__Tasks to perform__:
a) Copy word for word the part of the schooling account that opens with the words containing "Then, one day, they" and closes with "they're happier now.".
b) In the schooling account, rewrite as a short bulleted list the paragraph beginning "One day my new friend told me," keeping its main facts.

__Text extract__:
She was especially worried about schooling. Turkish state schools are at the best of time, a bit short on teachers. They'll have a school psychologist, but it's not clear whether an autistic child could get the kind of one-to-one help they'd need. A private school, as was our experience, is unlikely to want to take in a special needs child. We were told, when we tried to enrol Max in the school our daughter attended, that 'he wouldn't be happy' there. We were lucky that there was the French school - if only because they speak a language we can all understand, and because they actually accepted Max. They don't have anything in place to help him, so we're having to organise it ourselves - with their help - and pay for it, but at least, that's something.
One day my new friend told me that it was a struggle bringing her son in three times a week. That he didn't enjoy the classes, and didn't want to come. I'd been in the same room as her son and spoken to him many times, and never had an inkling of this. He'd sit, and he'd smile. He'd make an effort to say some words, like 'hello' if we pushed him. He seemed pleased to see Max. I simply didn't know he was unhappy. His quietness and good behaviour made it that much harder to read his emotions.
Reflecting on this now, I'm less surprised. I've seen Max on his best behaviour, with a smile stapled to his face, moving slowly, or not at all, and speaking quietly (!!!) when he was terrified, or in a thoroughly new situation that he could not control - for instance, with a new babysitter. It's just that, with him, this kind of behaviour would never last very long. The second time round, if he still was unhappy, he'd be kicking and screaming and crying his little heart out. My friend's son didn't do that. He just sat there, smiling, week after week.
Then, one day, they stopped coming. I don't know what they decided. Maybe they've moved somewhere where they could get better help. I hope they're happier now.

__Dataset__:
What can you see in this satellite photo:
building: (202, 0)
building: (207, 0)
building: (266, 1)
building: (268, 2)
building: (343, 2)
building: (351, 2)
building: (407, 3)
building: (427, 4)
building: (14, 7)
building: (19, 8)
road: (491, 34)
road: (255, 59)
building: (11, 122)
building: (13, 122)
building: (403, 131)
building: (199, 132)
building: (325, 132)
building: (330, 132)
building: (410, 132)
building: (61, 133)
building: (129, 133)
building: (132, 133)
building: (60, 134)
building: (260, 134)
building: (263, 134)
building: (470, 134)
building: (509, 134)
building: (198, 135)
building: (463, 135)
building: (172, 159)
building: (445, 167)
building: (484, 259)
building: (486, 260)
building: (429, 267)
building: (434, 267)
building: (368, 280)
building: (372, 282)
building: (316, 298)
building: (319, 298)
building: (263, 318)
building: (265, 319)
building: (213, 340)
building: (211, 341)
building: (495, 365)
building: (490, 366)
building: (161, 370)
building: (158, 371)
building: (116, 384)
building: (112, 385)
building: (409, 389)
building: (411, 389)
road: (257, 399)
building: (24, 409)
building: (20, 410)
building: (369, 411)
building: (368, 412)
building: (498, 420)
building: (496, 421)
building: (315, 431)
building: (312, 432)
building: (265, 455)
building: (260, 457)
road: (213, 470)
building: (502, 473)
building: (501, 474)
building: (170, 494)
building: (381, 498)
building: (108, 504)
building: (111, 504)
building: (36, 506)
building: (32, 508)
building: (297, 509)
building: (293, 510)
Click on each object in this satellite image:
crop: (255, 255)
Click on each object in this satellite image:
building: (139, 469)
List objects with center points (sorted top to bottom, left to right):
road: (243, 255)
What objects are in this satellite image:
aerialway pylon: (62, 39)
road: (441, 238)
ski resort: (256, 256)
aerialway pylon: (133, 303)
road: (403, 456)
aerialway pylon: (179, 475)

__Correct answers__:
a)
Then, one day, they stopped coming. I don't know what they decided. Maybe they've moved somewhere where they could get better help. I hope they're happier now.

b)
- The friend said bringing her son in three times a week was a struggle, since he didn't enjoy the classes and didn't want to come.
- The narrator had often been in the same room as the boy and had spoken to him many times, without ever suspecting this.
- The boy would sit and smile, make an effort to say words like "hello" when pushed, and seemed pleased to see Max.
- His quietness and good behavior made his emotions harder to read.